An experimental vaccine developed by Cleveland Clinic offers new hope for women affected by triple-negative breast cancer: the most difficult type of breast cancer to treat.
There’s fresh hope for women affected by a cancer known as triple-negative breast cancer (TNBC), which accounts for 10-15% of all breast cancer cases. This type of cancer is more common in young patients (under the age of 50) and is known to be one of the hardest cancers to beat.
The hope comes in the form of a vaccine developed by Cleveland Clinic: a major centre for biomedical trials in the United States. After lengthy studies, the vaccine was tested on a small group of women for the first time, with results that look promising.
The term “triple negative” refers to the absence of two specific types of receptors (proteins on the external wall of cancer cells that “hook onto” oestrogens and progesterone) and the lack of mutation of a gene called HER2, which, in contrast, is often found in other types of breast cancer.

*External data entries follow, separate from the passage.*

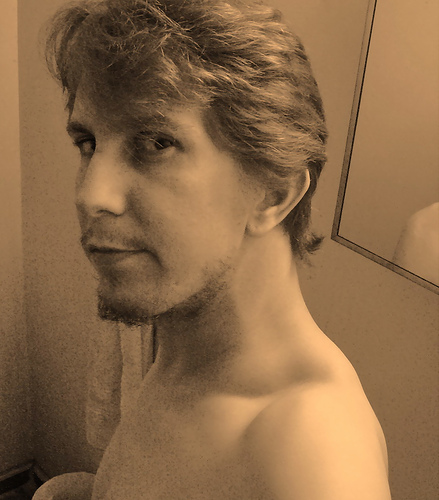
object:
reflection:
[391, 198, 439, 290]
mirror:
[331, 0, 439, 299]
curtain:
[82, 314, 167, 456]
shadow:
[97, 264, 246, 417]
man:
[33, 0, 397, 500]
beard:
[91, 264, 232, 333]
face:
[66, 52, 230, 325]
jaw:
[136, 190, 214, 285]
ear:
[245, 158, 314, 240]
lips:
[77, 225, 148, 250]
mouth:
[82, 237, 152, 267]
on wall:
[22, 0, 439, 500]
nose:
[75, 137, 125, 214]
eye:
[129, 124, 183, 163]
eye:
[68, 128, 98, 163]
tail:
[285, 184, 330, 274]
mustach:
[95, 296, 148, 329]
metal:
[328, 0, 439, 297]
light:
[203, 30, 307, 108]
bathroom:
[0, 0, 439, 497]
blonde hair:
[37, 0, 327, 266]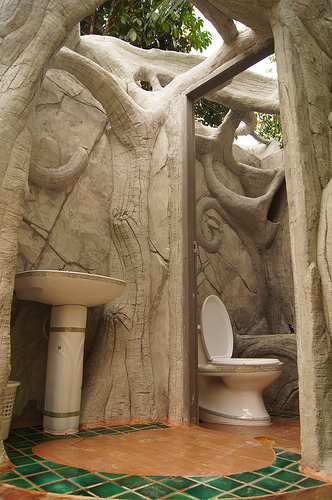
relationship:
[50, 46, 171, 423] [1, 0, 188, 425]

These three “factors” (HER2 mutation, as well as oestrogen and progesterone receptors) are the key targets of many types of drugs currently available to oncologists treating breast cancer. However, the absence of all three makes it much harder to “attack” TNBC, which has a greater tendency than other types of cancer to recur and develop resistance.
All eyes are on a lactation protein
In the absence of the “classic” targets, the vaccine created by Cleveland Clinic targets a protein that’s normally only present during lactation: alpha-lactalbumin, which is produced by most triple-negative cancers.
The US researchers came up with the idea of using a vaccine to “train” the immune system to identify this molecule, thus activating a fast and effective response to protect against any cancer cells producing it.
The vaccine took two decades to prepare and it was only after extensive experimentation on laboratory animals with triple-negative cancers that the researchers decided to start testing it on a small group of women. The Cleveland Clinic immunologists selected 26 patients of three different types:
All participants were given the vaccine, to assess its toxicity and determine the best doses.
As presented at the recent Society for Immunotherapy of Cancer meeting and published in the Journal for ImmunoTherapy of Cancer, the trial identified optimal doses in various scenarios, leading to a better understanding of the potential toxic effects, such as injection site reactions, ulceration or other symptoms, which can therefore be treated promptly should they occur. Above all else, however, the tests proved that the vaccine works, because it produces specific antibodies if and when alpha-lactalbumin-producing cancer cells appear.
2025 marks a new trial phase
All the data collected has provided a solid foundation for progression to phase two, in which the researchers will study larger patient cohorts and start assessing the vaccine’s efficacy against this type of cancer. This phase is expected to begin in 2025 and will last around three years.
If this treatment’s efficacy is confirmed, it will be used primarily in women at high risk, such as those with variants of the BRCA1 and BRCA2 genes (the most famous case being that of the actress Angelina Jolie), which make the onset of cancer more likely, even at a young age.